Sulla stessa lunghezza d’onda Alessandro Lombardi, fresco vincitore del Memorial Red con la sua “Banda Liboni”: “Un professionista è libero di andare dove meglio crede. Nessun problema sul fatto che abbia scelto Ancona. Ma nessuno lo aveva obbligato a lanciare messaggi d’amore verso Jesi e fare ragionamenti sulle sue ambizioni personali. Parole e promesse piene di ipocrisia, che raccontano bene il tipo di personaggio. Spero in un suo fallimento sportivo”.

Articolato il ragionamento di Carlo Santarelli: “Con la tifoseria Ciampelli ha tenuto un atteggiamento più professionale che empatico. Qui a Jesi i programmi non sono certi, quindi ha scelto Ancona, dove ci sono soldi ed ambizioni. Ma fossi stato nei suoi panni, non avrei accettato quell’offerta: ad Ancona deve esclusivamente vincere, giocando bene. Inoltre il campionato di Eccellenza è diverso dalla Promozione. Non prevedo un futuro roseo per lui, anche se gli faccio gli auguri”.

Esprime la sua opinione anche Daniele Pesaresi, anima storica del “Gruppo Blando”: “Nella seconda parte di stagione si è vista la mano del mister, con gioco e risultati. Lo pensavo in una panchina di categoria superiore, o in una di D con grandi ambizioni di vittoria. Il passaggio in Eccellenza, ad Ancona, non me lo aspettavo proprio. Da tifoso questa scelta mi fa arrabbiare, e non la condivido, anche se provo a capirne le ragioni. Comunque la regola che vale è sempre una: giocatori e allenatori passano, noi tifosi rimaniamo per sempre”.

Maurizio Mesisca esprime il suo rammarico: “Sono dispiaciuto e deluso, perché a Jesi ci ha fatto vedere un gran bel calcio. Non pensavo scendesse di categoria, ma sappiamo quali sono le regole del calcio. Non posso fare altro che ringraziarlo per quello che ha fatto a Jesi”.

Drastico il giudizio di Lele Carloni: “Stiamo parlando di un allenatore sopravvalutato: con la squadra che aveva a disposizione, doveva fare un girone di andata molto diverso. Ciampelli è stato ovviamente libero di fare le scelte, ma non si dica che scendere di categoria significa avere ambizioni”.
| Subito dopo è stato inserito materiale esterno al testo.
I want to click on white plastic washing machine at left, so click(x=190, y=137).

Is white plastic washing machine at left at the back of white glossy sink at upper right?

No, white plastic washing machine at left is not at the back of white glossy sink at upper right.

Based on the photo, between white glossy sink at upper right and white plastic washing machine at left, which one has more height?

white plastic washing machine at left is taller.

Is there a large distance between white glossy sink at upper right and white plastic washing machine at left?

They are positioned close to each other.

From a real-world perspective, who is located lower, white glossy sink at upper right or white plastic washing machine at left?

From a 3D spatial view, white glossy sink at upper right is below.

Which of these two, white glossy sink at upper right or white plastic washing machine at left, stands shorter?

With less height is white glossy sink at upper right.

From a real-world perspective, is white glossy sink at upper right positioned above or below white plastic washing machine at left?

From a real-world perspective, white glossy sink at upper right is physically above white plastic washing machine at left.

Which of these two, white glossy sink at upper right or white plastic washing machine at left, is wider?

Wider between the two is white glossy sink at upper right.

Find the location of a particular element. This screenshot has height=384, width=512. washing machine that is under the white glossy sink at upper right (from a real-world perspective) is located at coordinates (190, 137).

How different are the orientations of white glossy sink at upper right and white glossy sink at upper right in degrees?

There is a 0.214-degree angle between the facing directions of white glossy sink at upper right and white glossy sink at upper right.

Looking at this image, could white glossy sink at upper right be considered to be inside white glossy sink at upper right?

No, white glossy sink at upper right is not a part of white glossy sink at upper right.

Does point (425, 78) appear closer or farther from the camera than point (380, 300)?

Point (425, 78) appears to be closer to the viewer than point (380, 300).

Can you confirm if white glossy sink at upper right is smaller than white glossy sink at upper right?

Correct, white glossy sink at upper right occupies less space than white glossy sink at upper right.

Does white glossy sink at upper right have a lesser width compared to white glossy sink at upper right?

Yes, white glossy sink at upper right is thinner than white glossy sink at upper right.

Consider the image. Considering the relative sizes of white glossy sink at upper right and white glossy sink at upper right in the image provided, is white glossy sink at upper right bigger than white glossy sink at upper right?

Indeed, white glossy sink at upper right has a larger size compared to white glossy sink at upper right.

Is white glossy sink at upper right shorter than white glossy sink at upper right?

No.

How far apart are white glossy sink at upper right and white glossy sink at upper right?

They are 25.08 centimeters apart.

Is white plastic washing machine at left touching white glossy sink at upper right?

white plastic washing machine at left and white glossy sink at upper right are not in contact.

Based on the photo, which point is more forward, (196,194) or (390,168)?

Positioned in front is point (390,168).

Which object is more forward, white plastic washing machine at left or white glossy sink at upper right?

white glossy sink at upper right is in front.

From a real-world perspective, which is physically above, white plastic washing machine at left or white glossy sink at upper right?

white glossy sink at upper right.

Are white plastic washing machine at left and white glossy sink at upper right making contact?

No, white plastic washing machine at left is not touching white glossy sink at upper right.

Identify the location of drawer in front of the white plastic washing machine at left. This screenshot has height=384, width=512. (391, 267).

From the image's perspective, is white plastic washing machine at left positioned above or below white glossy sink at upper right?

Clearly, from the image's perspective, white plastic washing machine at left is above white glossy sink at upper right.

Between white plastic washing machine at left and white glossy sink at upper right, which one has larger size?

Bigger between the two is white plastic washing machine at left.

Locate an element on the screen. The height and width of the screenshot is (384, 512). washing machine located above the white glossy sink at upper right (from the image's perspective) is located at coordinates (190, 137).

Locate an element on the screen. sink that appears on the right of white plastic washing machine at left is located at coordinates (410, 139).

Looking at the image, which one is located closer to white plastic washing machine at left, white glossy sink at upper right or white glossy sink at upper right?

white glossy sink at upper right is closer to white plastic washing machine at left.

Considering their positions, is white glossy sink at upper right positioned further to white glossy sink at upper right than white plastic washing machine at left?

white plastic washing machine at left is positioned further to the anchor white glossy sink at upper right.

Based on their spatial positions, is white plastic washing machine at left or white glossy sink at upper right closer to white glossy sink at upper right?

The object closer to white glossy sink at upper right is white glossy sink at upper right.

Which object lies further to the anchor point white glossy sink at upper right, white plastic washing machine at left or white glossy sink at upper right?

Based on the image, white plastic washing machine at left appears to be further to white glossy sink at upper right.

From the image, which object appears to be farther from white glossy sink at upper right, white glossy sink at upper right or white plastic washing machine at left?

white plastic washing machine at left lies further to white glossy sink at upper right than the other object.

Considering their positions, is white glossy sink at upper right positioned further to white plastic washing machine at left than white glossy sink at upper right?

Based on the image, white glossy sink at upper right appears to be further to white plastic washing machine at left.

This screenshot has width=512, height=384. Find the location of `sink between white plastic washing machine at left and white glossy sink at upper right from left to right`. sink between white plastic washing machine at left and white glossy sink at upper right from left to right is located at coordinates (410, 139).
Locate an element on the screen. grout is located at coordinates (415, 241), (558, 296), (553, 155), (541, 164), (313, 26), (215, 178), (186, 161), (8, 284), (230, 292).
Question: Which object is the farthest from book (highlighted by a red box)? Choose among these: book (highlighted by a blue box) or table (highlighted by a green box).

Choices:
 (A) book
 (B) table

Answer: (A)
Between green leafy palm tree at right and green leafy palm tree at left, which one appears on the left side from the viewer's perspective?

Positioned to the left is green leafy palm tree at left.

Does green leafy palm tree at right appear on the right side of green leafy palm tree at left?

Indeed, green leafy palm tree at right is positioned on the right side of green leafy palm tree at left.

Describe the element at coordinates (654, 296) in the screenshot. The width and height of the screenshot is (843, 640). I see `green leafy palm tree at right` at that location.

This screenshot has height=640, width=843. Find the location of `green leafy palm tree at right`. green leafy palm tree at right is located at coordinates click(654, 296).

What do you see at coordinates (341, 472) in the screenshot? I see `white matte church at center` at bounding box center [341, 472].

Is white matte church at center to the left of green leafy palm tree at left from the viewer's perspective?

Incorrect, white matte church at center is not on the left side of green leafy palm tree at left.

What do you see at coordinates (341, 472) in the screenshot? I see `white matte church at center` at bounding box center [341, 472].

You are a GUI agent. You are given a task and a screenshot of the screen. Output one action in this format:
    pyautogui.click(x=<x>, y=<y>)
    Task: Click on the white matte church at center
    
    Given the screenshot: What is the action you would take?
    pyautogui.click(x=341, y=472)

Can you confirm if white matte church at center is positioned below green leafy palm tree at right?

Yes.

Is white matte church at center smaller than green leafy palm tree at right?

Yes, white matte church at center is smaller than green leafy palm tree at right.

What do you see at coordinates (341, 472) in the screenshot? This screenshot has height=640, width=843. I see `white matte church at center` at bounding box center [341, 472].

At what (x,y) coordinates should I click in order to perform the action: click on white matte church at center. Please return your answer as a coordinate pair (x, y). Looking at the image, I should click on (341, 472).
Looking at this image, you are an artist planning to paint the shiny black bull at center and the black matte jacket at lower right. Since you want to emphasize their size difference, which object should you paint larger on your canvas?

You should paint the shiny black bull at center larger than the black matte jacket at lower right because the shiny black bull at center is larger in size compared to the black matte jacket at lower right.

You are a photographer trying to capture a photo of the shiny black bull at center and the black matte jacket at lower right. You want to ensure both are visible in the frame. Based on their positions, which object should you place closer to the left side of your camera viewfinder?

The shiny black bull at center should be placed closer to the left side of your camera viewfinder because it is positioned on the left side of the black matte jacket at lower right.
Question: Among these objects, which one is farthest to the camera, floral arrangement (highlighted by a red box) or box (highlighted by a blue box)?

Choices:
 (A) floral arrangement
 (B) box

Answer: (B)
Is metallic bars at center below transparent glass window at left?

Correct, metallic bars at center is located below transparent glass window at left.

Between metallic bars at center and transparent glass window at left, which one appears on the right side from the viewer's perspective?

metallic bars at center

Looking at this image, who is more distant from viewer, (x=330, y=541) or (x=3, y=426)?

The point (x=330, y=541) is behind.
Diverso il parere di Graziano Fabrizi, in arte Figaro: “Ciampelli ci ha fatto divertire. Ha fatto la scelta giusta andando in una squadra che conta e che vuole vincere”.

Cristiano Pistola, gli lancia uno sportivo arrivederci: “Se Conte passa all’Inter e Sarri va alla Juventus, non vedo perché Ciampelli non possa andare all’Ancona. Sono professionisti, e questo è il loro lavoro. Credo sia giusto scegliere la Società che ti offre più garanzie per metterti in condizione di far bene. La nobile decaduta ha sempre il suo fascino particolare, e fare calcio in una piazza così, dove sai di dover solo vincere, è sempre uno stimolo in più. Il problema è che noi ci affezioniamo, perché siamo legati a quel calcio passionale che purtroppo non esiste più. Vorrà dire che ci rivedremo il prossimo anno al Carotti, per il Derby”.

Chiusura con Luca Santarelli, che non riesce a nascondere la sua preoccupazione per il futuro: “La scelta di Ciampelli mi lascia indifferente, come lo è stato lui verso la tifoseria fino al raggiungimento della salvezza. Un atteggiamento anaffettivo tipico del professionista, che ancora non è. Sono preoccupato invece per la situazione societaria, dove paghiamo l’inesperienza di un Presidente, che ingenuamente ma con assoluta innocenza, si à fatto carico di responsabilità che pensava potesse condividere con altri. Ora regna il silenzio, tra dirigenti che vanno e vengono, poi tornano per scomparire di nuovo. Qualcuno aiuti la Jesina, c’è in ballo un patrimonio storico e sportivo di una città che vive di calcio. Mosconi non può essere lasciato solo. La Jesina ed i suoi tifosi neanche”.